Here are some examples and the expected treemap. Take into account that
running treemap.py
will open a new window with the treemap;
you will need to close that window before you can return to the
command line.
NOTE: If you are passing all the tests, do not worry if the produced treemaps do not match ours exactly! Your completeness grade will depend on the result of the tests, not on the exact graphics you produce.
$ python3 treemap.py data/birds.json Oct
$ python3 treemap.py data/birds.json Jul
$ python3 treemap.py data/birds.json Apr
$ python3 treemap.py data/birds.json Feb
$ python3 treemap.py data/birds.json Year
You can use the data/sparrows.json
data file as well:
$ python3 treemap.py data/sparrows.json Oct
Grading¶
Programming assignments will be graded according to a general rubric. Specifically, we will assign points for completeness, correctness, design, and style. (For more details on the categories, see our PA Rubric page.)
The exact weights for each category will vary from one assignment to another. For this assignment, the weights will be:
Completeness: 50%
Correctness: 20%
Design: 15%
Style: 15%
In this assignment, the Design grade will largely be based on how you designed your recursive functions.
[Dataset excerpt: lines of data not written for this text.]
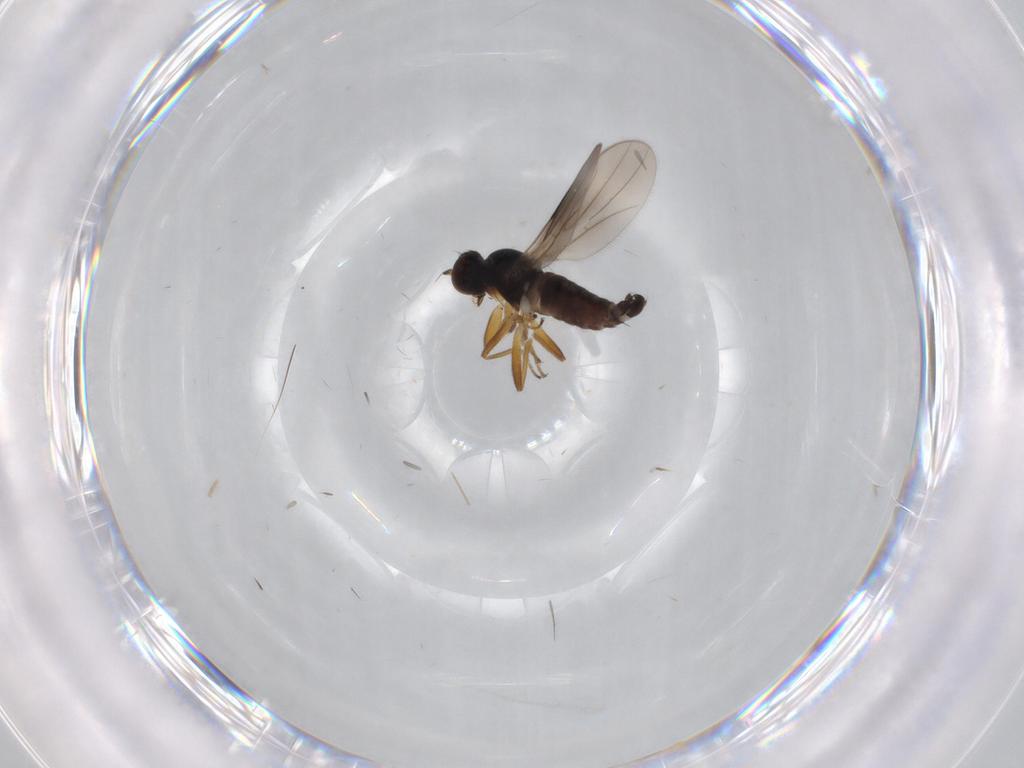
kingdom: Animalia
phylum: Arthropoda
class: Insecta
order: Diptera
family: Hybotidae
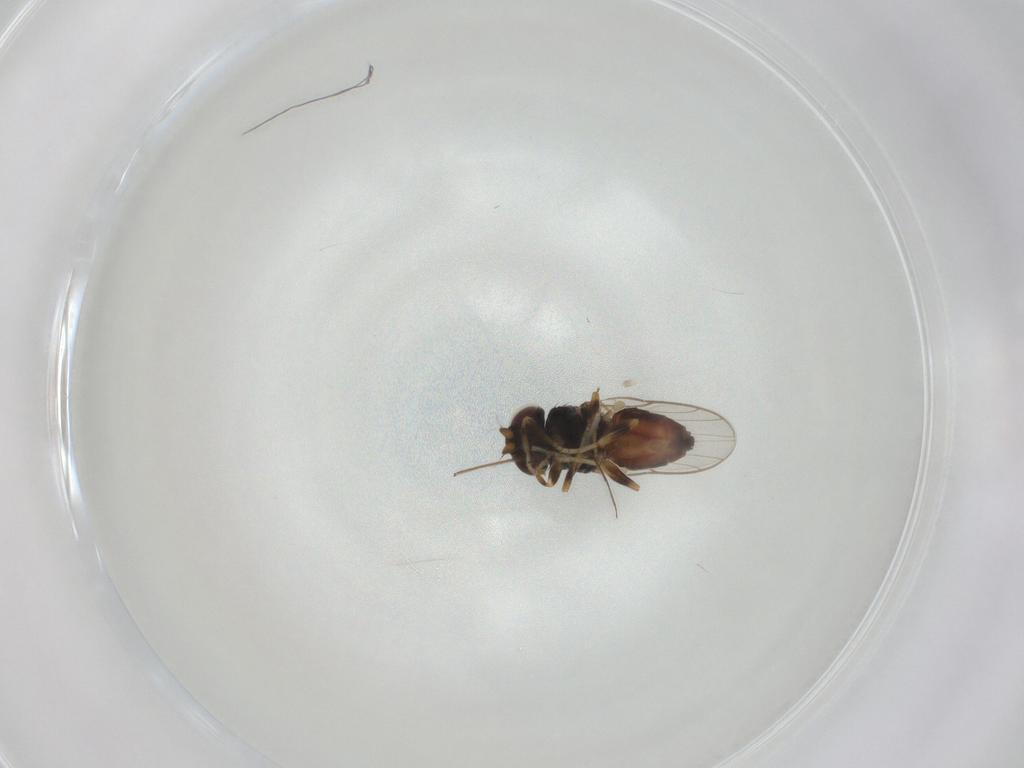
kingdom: Animalia
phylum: Arthropoda
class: Insecta
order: Diptera
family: Chloropidae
Please note that if you do not use recursion in a given task, you can expect a considerable deduction in both the Correctness and Design portions of the rubric. If you do not use recursion at all in your code, you will receive a zero in both Correctness and Design.
You must include header comments in all the methods you implement.
Obtaining your test score¶
Like previous assignments, you can obtain your test score by running py.test
followed by ../common/grader.py
.
Submission¶
You must submit your work through Gradescope (linked from our Canvas
site). In the “Programming Assignment #6” assignment, simply upload
the file treemap.py
(do not upload any
other files!). Please note:
You are allowed to make as many submissions as you want before the deadline.
Please make sure you have read and understood our Late Submission Policy
Your completeness score is determined solely based on the automated tests, but we may adjust your score if you attempt to pass tests by rote (e.g., by writing code that hardcodes the expected output for each possible test input).
Gradescope will report the test score it obtains when running your code. If there is a discrepancy between the score you get when running our grader script, and the score reported by Gradescope, please let us know so we can take a look at it.
Acknowledgments: Gordon Kindlmann originally recommended drawing treemaps as good topic for an assignment.